Environmental risks, ranging from natural to human-induced hazards, present growing threats to communities at different spatial and temporal scales. Effective and timely risk assessment and management has become part of the comprehensive approach to ensuring sustainable functions of modern civilization.

Remote sensing and GIS are geospatial information technologies that allow rapid data and information collection, integration and processing from various sources and formulating possible comprehensive strategies and even solutions to complex environmental problems. In particular, GIS and remote sensing together offer the capabilities of communicating analytical data from bio-physical and socio-economic areas into geographic-referenced images, maps and reports to decision-makers more effectively and timely.

Environmental professionals have increasingly utilized remote sensing and GIS to study human activities and the environment (Chen et al., 2003; Turner, 2003; Brown et al., 2012; Kokaly et al., 2013). Multi-spectral and multi-resolution sensors on different platforms have become our “eyes” in space, providing constant and consistent environmental surveillance.
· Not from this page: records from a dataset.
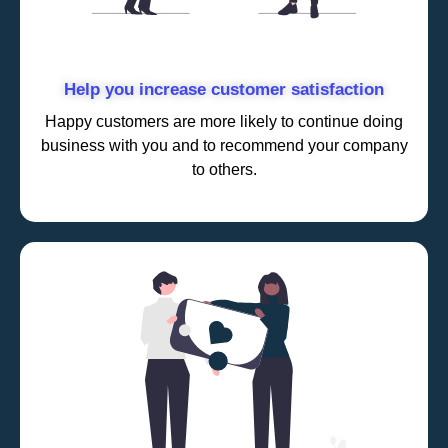
Help you increase customer satisfaction
Happy customers are more likely to continue doing
business with you and to recommend your company
to others.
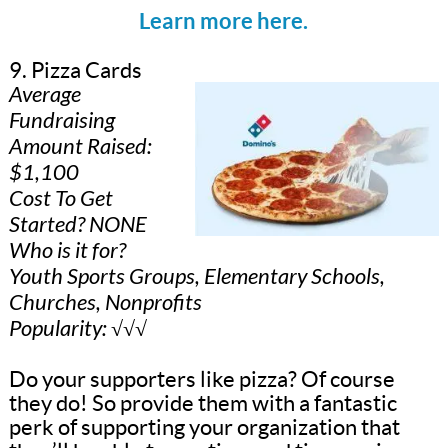
Learn more here.
9. Pizza Cards
Average
Fundraising
Amount Raised:
$1,100
Cost To Get
Started? NONE
Who is it for?
Youth Sports Groups, Elementary Schools,
Churches, Nonprofits
Popularity: √√√
Do your supporters like pizza? Of course
they do! So provide them with a fantastic
perk of supporting your organization that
In the mean time, GIS has provided us with the extended processing “brain” power to store, analyze, and display unprecedented vast amount of complex data and information. The technological marriage of remote sensing and GIS created a powerhouse that allows remotely sensed data to be directly fed into GIS for integrated analysis and visualization. Satellite remote sensing provides a systematic and synoptic knowledge base about the earth’s complex geophysical phenomena (Trallie et al., 2005). A GIS integrated approach can be used for the risk management of natural hazards (Chen et al., 2003; Levin & Heimowitz, 2012)

Key Terms in this Chapter

Risk Management: The responding practices to better mitigate hazards or recover from any associated adversary impact. Typically, effective risk management includes pre-disaster mitigation planning by means of insurance, land use regulation, and technology; rapid and effective emergency responses during the emergency; post-disaster recovery and rebuilding management; and increased public awareness education.

GIS: A digital-based data storage, data manipulation and analysis, and visualization system and science, consisting of hardware, software, and organization structure. The modern GIS began in the 1960s, and it has evolved into a maturing science discipline. GIS was an acronym for Geographic Information Systems, but was first used to represent Geographic Information Science in 1992 by Michael F. Goodchild.

Remote Sensing: The technology of obtaining, analyzing, and displaying the information about an object or a phenomenon through remote detection of its reflected and emitted electromagnetic energy. The term “remote sensing” was first used in the United States in the 1950s by Ms. Evelyn Pruitt of the U.S. Office of Naval Research.

Human Environment: The complete continuum of matter and conditions that surround human and human society. The state of the earth’s environment dictates the existence, safety and health conditions of human and is affected by the interactions between human and the natural environment.

Risk and Vulnerability: Risk is the possibility for human to suffer the loss and/or injury (physical, social, economic, property) from hazards. Vulnerability is an area’s susceptibility to damage and degradation. Risk and vulnerability: often there are risks there are vulnerabilities, or vice versa.

Risk Assessment: A process to identify hazard types, their intensities/magnitudes, occurring probabilities, and the associated consequences of impact.